第15話 線香花火
線香花火の最後の火玉が落ちて、庭は静かに、闇に返る。見上げると、星がけっこう、きれいに見える。
僕の肩にもたれたまま、想子さんは、空を見上げる。
「星が、結構、見えてるね」
「そやな。花火してる間は、気ぃつかへんかったけど、結構、きれいに見えてるなぁ」
「うん。何かに夢中になってる間は、他に、どんなに輝いてるものがあっても、気ぃつかへん、ていうか、気ぃついてても、
何とも思えへんのかもしれへんな」
「ほんまに、なんかあった?」
僕は、きく。
「転勤するからついてきてくれへんって言われた。秒で断ったけど」
想子さんは、そこまでを一息で言った。
僕は、ショックで、全身の血が固まってしまった気がした。
そして、やっとの思いで言った。
「そんなん言われるような人、おったんや」
想子さん、つきあってたん?
「いや、ぜんぜん、普通に友だちやと思ってたから、言われて、びっくりした。優しいし、人柄もいいし、賢いし、結構イケメンやし、仕事もできるし。人類としては、めっちゃ好きやねんけど」
どこかで聞いたような話だ。
「秒で、ごめん!って言うたら、その人、めっちゃ青ざめてた」
それもどこかで見た光景だ。
僕の血は、ようやく、全身を巡り始める。
僕は、言う。自分の反省も込めながら。
「秒で言うからちゃうん? もっと、ゆっくり、ごめんって」
「ごめんっていうのに、ゆっくりも何も、ないやん。もちろん、冷たく突き放したような言い方はしてへんよ。言われてその場で、ごめんなさい、って言うただけ。相手の人は、ゆっくり考えてから、返事してくれていいよって、言うたけど。何日考えたって、答えが同じやったら、早く言うた方が、いいやん。私やったら、そんなんで待たされるのとか、めっちゃいややもん」
「うん。そやな。返事を待たされるのもつらいな」
僕は答える。たしかに、そんなん、自分やったら耐えられへん。
想子さんは言う。
「だから、断ったことは、後悔もなんもしてないねんけど。ただ、仲のいい友だちを、傷つけてしもたんかな、って思ったら、なんかめっちゃ、気分が落ち込んできて……」
「今は、相手の人も、ショックで落ち込んでるかもしれへんけど、いつかそのうち、そういうこともあったよなあ、って思い出に変わるよ。そしたら、きっと、笑って、また友達に戻れるよ」
そうであってほしい。
僕自身の祈りを込めて、想子さんに言う。
「そうやね。
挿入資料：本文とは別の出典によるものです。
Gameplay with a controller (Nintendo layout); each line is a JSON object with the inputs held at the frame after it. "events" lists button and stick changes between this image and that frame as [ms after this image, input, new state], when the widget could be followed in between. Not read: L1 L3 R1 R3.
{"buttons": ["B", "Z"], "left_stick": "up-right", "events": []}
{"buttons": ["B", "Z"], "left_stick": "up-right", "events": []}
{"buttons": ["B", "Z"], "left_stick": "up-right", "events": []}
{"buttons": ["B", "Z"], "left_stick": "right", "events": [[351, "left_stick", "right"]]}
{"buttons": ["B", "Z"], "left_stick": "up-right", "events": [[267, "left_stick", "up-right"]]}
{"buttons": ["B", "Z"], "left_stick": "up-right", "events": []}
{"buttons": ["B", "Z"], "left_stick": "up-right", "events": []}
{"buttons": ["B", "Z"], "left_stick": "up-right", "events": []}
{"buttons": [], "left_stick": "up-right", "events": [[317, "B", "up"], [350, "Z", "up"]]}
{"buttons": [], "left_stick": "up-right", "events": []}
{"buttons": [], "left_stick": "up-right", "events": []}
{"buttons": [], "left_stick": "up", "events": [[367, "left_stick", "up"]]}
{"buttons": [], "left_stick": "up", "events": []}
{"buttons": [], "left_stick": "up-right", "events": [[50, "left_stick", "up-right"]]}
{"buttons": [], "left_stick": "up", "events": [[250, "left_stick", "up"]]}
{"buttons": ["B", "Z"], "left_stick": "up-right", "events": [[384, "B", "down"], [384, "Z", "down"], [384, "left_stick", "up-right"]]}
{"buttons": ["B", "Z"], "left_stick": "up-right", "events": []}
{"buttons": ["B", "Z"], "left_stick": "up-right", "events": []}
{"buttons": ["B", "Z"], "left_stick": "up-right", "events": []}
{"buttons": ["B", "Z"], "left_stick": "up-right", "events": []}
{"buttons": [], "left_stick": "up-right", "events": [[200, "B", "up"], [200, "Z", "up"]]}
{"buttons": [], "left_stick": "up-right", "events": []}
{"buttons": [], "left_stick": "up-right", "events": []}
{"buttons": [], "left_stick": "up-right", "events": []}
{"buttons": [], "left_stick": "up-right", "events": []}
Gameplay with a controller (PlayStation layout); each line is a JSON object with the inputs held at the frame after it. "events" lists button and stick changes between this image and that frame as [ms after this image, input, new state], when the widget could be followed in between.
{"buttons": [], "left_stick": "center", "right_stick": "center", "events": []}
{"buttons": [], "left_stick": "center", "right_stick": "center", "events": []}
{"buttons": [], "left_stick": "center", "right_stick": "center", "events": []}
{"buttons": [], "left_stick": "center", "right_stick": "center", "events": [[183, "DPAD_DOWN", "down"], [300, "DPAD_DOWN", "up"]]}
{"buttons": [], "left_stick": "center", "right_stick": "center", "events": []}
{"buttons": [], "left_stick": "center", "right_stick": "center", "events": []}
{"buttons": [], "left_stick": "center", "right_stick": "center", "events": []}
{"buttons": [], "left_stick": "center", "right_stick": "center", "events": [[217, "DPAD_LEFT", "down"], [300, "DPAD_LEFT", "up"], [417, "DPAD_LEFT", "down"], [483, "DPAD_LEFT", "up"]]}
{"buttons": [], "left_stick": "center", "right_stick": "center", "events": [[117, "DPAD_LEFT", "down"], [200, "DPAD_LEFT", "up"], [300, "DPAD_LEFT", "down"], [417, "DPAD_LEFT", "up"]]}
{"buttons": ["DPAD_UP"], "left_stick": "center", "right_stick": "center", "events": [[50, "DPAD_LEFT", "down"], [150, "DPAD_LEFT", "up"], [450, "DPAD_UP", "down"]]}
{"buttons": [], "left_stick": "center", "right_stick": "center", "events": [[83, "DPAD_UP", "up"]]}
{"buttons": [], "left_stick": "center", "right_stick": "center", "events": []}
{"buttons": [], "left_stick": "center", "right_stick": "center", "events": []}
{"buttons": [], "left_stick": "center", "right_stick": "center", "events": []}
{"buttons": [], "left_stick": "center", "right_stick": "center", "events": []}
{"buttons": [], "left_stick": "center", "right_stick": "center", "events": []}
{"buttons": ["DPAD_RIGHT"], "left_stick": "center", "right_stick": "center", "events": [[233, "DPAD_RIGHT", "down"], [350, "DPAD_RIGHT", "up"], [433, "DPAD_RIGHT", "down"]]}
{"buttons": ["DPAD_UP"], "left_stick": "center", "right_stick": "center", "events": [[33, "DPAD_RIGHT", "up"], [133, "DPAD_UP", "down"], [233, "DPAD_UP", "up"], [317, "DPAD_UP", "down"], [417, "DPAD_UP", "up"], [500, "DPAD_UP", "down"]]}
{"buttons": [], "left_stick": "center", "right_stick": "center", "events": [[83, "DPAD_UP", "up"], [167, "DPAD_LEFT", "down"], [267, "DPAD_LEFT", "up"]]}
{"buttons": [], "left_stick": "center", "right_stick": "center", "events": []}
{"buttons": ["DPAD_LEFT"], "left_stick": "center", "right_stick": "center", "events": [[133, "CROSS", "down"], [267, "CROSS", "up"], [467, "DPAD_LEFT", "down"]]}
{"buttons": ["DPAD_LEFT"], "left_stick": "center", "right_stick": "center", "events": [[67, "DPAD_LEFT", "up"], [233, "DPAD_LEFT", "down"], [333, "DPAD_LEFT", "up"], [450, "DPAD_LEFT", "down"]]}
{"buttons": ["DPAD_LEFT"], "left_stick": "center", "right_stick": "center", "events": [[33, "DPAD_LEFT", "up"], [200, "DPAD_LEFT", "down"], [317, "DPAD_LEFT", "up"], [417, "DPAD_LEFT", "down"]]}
きっとそうなるよね」
「そうそう。それにさ、そのひと、イケメンで、性格もよくて、仕事もできるんやろ? そんな人、周りがほっとけへんて、転勤先で、あっという間に彼女ができて、案外、今度のお正月には、結婚しました~って、年賀状、来るんちゃう?」
「そうかもしれん」
「じゃ、そろそろ花火大会は、お開きにしよう」
そう言って、立ち上がろうとしたら、想子さんのシャツの裾に隠れていたのか、もう2本、細くて小さな線香花火が落ちているのに気がついた。
「ラスト1本ずつ、やろう」
「うん」
あっという間に、華やかな火花は消え、小さなオレンジの火玉になる。
でも、意外とそこからが長い。
小さな火花をゆらゆらと発しながら、がんばっている。
「この、けなげさがいいのかなあ」想子さんが言う。
「たまに、意外としぶといやつもあったりするしね」
「やっぱり、打ち上げ花火より、こっちの方が好きやな」
「なあ、人生は、『太く短く』がいいか、『細く長く』がいいか、ダイはどっち派?」
すぐに僕にアンケートをとりたがる、いつもの想子さんモードだ。
「う~ん。どっちもどっちやな。太過ぎず細すぎず、長すぎず短すぎず、がいいな。」
「え~、ダイって、いつも、それやん。2択のときは、ちゃんと2択で、答えて」
「条件によるな」
「どんな?」
「一緒におりたい人と、一生一緒におれるんやったら、細くても、できるだけ長い方がええな」
「ふ~ん」
想子さんは、ひとの気も知らないで、つまらなそうな顔をした。